I don't know if this is related, but I noticed that the debugger cannot step
into any library functions. For example, I tried stepping into strncpy, and the
debugger stepped over the function call. I switched to assembly instruction
stepping mode, then when I stepped into strncpy I received the message
"No source available for strncpy@plt". I continued single stepping and was
able to step through all the assembly code for strncpy. I then instruction
single stepped into uuid_compare, and I was able to single step without issue
until I got to the following instruction:
bx r12
When this instruction is called, r12 is 0. I'm a little confused why this library
function call is failing in this manner (when all the input parameters to
uuid_compare are valid), and I'm not sure why I can't source step through
any library functions. If anyone has any suggestions on either issue, please
let me know.

It seems you are using thumb1 ISA, and usually, there is some sort of veneer
code to switch from arm mode to thumb mode which might employ this kind
of indirect jumps perhaps in e2fsprogs recipe, you can add
INHIBIT_PACKAGE_STRIP = "1" temporarily and load the image, perhaps that
can give you better debugging experience, but it seems there is a code-gen
bug as it seems.
Thanks for the suggestions. I tried these suggestions and it didn't help. I replaced all the uuid_compare calls in my code and I was able to do some debugging. But then I started having other odd problems with SIGABRT and SIGSEGV errors at points that normally work.
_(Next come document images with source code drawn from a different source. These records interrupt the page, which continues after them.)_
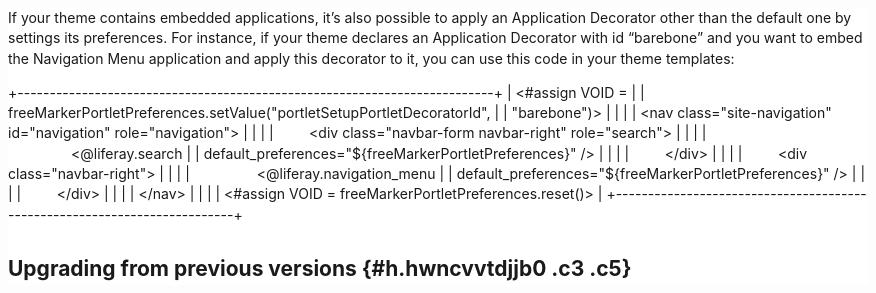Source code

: If your theme contains embedded applications, it’s also possible to
apply an Application Decorator other than the default one by settings
its preferences. For instance, if your theme declares an Application
Decorator with id “barebone” and you want to embed the Navigation Menu
application and apply this decorator to it, you can use this code in
your theme templates:

+--------------------------------------------------------------------------+
| \<\#assign VOID =                                                        |
| freeMarkerPortletPreferences.setValue("portletSetupPortletDecoratorId",  |
| "barebone")\>                                                            |
|                                                                          |
| \<nav class="site-navigation" id="navigation" role="navigation"\>        |
|                                                                          |
|         \<div class="navbar-form navbar-right" role="search"\>           |
|                                                                          |
|                 \<@liferay.search                                        |
| default\_preferences="\${freeMarkerPortletPreferences}" /\>              |
|                                                                          |
|         \</div\>                                                         |
|                                                                          |
|         \<div class="navbar-right"\>                                     |
|                                                                          |
|                 \<@liferay.navigation\_menu                              |
| default\_preferences="\${freeMarkerPortletPreferences}" /\>              |
|                                                                          |
|         \</div\>                                                         |
|                                                                          |
| \</nav\>                                                                 |
|                                                                          |
| \<\#assign VOID = freeMarkerPortletPreferences.reset()\>                 |
+--------------------------------------------------------------------------+

Upgrading from previous versions {#h.hwncvvtdjjb0 .c3 .c5}
--------------------------------

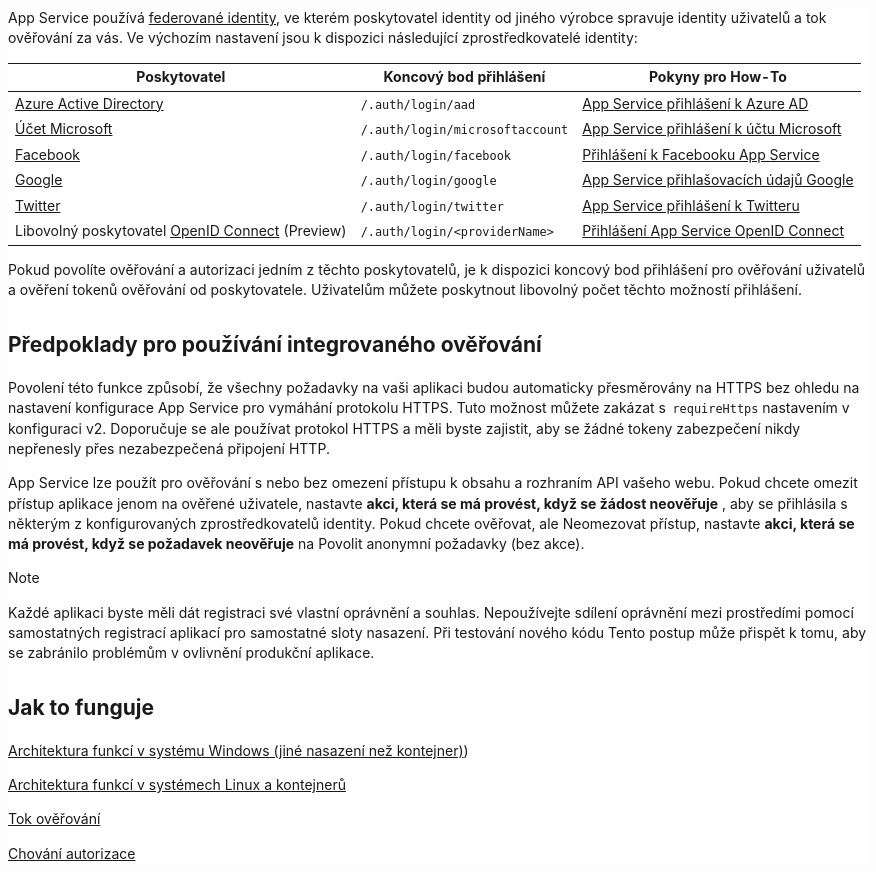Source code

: App Service používá [federované identity](https://en.wikipedia.org/wiki/Federated_identity), ve kterém poskytovatel identity od jiného výrobce spravuje identity uživatelů a tok ověřování za vás. Ve výchozím nastavení jsou k dispozici následující zprostředkovatelé identity:

| Poskytovatel | Koncový bod přihlášení | Pokyny pro How-To |
| - | - | - |
| [Azure Active Directory](../active-directory/fundamentals/active-directory-whatis.md) | `/.auth/login/aad` | [App Service přihlášení k Azure AD](configure-authentication-provider-aad.md) |
| [Účet Microsoft](../active-directory/develop/v2-overview.md) | `/.auth/login/microsoftaccount` | [App Service přihlášení k účtu Microsoft](configure-authentication-provider-microsoft.md) |
| [Facebook](https://developers.facebook.com/docs/facebook-login) | `/.auth/login/facebook` | [Přihlášení k Facebooku App Service](configure-authentication-provider-facebook.md) |
| [Google](https://developers.google.com/identity/choose-auth) | `/.auth/login/google` | [App Service přihlašovacích údajů Google](configure-authentication-provider-google.md) |
| [Twitter](https://developer.twitter.com/en/docs/basics/authentication) | `/.auth/login/twitter` | [App Service přihlášení k Twitteru](configure-authentication-provider-twitter.md) |
| Libovolný poskytovatel [OpenID Connect](https://openid.net/connect/) (Preview) | `/.auth/login/<providerName>` | [Přihlášení App Service OpenID Connect](configure-authentication-provider-openid-connect.md) |

Pokud povolíte ověřování a autorizaci jedním z těchto poskytovatelů, je k dispozici koncový bod přihlášení pro ověřování uživatelů a ověření tokenů ověřování od poskytovatele. Uživatelům můžete poskytnout libovolný počet těchto možností přihlášení.

## <a name="considerations-for-using-built-in-authentication"></a>Předpoklady pro používání integrovaného ověřování

Povolení této funkce způsobí, že všechny požadavky na vaši aplikaci budou automaticky přesměrovány na HTTPS bez ohledu na nastavení konfigurace App Service pro vymáhání protokolu HTTPS. Tuto možnost můžete zakázat s  `requireHttps` nastavením v konfiguraci v2. Doporučuje se ale používat protokol HTTPS a měli byste zajistit, aby se žádné tokeny zabezpečení nikdy nepřenesly přes nezabezpečená připojení HTTP.

App Service lze použít pro ověřování s nebo bez omezení přístupu k obsahu a rozhraním API vašeho webu. Pokud chcete omezit přístup aplikace jenom na ověřené uživatele, nastavte **akci, která se má provést, když se žádost neověřuje** , aby se přihlásila s některým z konfigurovaných zprostředkovatelů identity. Pokud chcete ověřovat, ale Neomezovat přístup, nastavte **akci, která se má provést, když se požadavek neověřuje** na Povolit anonymní požadavky (bez akce).

> [!NOTE]
> Každé aplikaci byste měli dát registraci své vlastní oprávnění a souhlas. Nepoužívejte sdílení oprávnění mezi prostředími pomocí samostatných registrací aplikací pro samostatné sloty nasazení. Při testování nového kódu Tento postup může přispět k tomu, aby se zabránilo problémům v ovlivnění produkční aplikace.

## <a name="how-it-works"></a>Jak to funguje

[Architektura funkcí v systému Windows (jiné nasazení než kontejner)](#feature-architecture-on-windows-non-container-deployment))

[Architektura funkcí v systémech Linux a kontejnerů](#feature-architecture-on-linux-and-containers)

[Tok ověřování](#authentication-flow)

[Chování autorizace](#authorization-behavior)
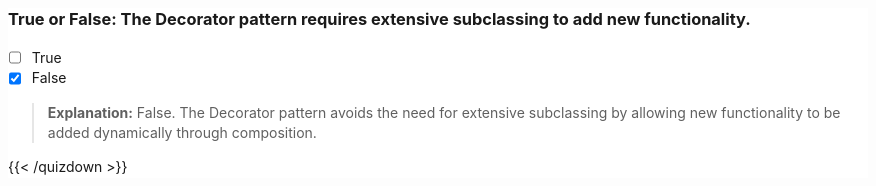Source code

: ### True or False: The Decorator pattern requires extensive subclassing to add new functionality.

- [ ] True
- [x] False

> **Explanation:** False. The Decorator pattern avoids the need for extensive subclassing by allowing new functionality to be added dynamically through composition.

{{< /quizdown >}}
I then merged in some code from another developer which is using an older SDK. I wasn't able to build any more and determined the makefiles and configure needed updated (autotools based program). A simple autoreconf didn't fix it; I had to invoke aclocal, autoconf, automake and then autoreconf. After all these changes, I can now debug my application without it crashing. The uuid_compare calls are working just fine and I've been able to run the debugger and set breakpoints in many parts of my code. I don't fully understand why it was the issue, but it appears I needed to do a more in-depth autotools reconfiguration for debugging to work with my copy of the SDK.